**What to work on**
The records must be returned word for word.

**Dataset excerpts**
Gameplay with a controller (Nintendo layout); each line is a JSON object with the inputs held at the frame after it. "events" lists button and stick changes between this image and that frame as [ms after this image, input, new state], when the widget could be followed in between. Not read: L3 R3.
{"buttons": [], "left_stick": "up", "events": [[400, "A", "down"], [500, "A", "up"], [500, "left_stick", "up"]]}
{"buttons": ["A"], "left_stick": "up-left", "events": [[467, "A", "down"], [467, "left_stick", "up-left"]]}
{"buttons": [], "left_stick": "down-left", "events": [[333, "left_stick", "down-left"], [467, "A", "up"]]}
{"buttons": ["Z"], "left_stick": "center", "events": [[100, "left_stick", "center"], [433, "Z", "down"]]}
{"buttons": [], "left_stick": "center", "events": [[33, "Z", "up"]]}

**Solution to this problem**
Gameplay with a controller (Nintendo layout); each line is a JSON object with the inputs held at the frame after it. "events" lists button and stick changes between this image and that frame as [ms after this image, input, new state], when the widget could be followed in between. Not read: L3 R3.
{"buttons": [], "left_stick": "up", "events": [[400, "A", "down"], [500, "A", "up"], [500, "left_stick", "up"]]}
{"buttons": ["A"], "left_stick": "up-left", "events": [[467, "A", "down"], [467, "left_stick", "up-left"]]}
{"buttons": [], "left_stick": "down-left", "events": [[333, "left_stick", "down-left"], [467, "A", "up"]]}
{"buttons": ["Z"], "left_stick": "center", "events": [[100, "left_stick", "center"], [433, "Z", "down"]]}
{"buttons": [], "left_stick": "center", "events": [[33, "Z", "up"]]}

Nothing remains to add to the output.